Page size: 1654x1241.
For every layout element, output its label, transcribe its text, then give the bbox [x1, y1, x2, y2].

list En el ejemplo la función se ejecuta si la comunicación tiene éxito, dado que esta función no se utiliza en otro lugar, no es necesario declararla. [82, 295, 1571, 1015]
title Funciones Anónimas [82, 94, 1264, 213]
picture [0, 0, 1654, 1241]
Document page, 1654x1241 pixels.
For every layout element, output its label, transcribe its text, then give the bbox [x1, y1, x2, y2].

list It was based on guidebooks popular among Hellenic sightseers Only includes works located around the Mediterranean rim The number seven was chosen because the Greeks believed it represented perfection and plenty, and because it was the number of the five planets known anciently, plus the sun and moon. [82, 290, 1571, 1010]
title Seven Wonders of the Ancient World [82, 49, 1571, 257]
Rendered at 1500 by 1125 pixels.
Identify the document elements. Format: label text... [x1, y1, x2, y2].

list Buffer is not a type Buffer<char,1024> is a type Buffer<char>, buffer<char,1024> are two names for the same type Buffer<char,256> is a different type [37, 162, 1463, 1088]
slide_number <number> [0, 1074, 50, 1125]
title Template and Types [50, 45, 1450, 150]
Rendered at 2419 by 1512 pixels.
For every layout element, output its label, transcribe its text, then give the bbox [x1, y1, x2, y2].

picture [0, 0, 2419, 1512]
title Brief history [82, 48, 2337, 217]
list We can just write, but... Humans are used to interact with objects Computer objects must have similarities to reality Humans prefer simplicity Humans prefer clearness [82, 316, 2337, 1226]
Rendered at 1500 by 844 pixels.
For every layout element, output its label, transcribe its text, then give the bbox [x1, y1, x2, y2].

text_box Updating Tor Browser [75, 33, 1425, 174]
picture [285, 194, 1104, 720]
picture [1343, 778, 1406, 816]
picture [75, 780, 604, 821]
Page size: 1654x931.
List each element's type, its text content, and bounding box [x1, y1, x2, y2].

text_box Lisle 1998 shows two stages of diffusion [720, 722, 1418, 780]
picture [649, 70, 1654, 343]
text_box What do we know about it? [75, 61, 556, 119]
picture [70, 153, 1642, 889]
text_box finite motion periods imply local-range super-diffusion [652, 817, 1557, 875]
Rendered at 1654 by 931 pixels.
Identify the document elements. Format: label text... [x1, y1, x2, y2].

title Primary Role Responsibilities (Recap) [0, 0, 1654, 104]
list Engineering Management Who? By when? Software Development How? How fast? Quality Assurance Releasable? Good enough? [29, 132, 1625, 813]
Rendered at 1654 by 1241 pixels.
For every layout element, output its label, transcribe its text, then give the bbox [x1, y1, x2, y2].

-*-*-

GIVEN EXERCISE ->
Retype the entries from the line with "Rendered at 1654 by 1241 pixels." up to and including the last line of the entries, keeping every word and mark the same.

THE COMPLETED TASK ->
Rendered at 1654 by 1241 pixels.
For every layout element, output its label, transcribe its text, then give the bbox [x1, y1, x2, y2].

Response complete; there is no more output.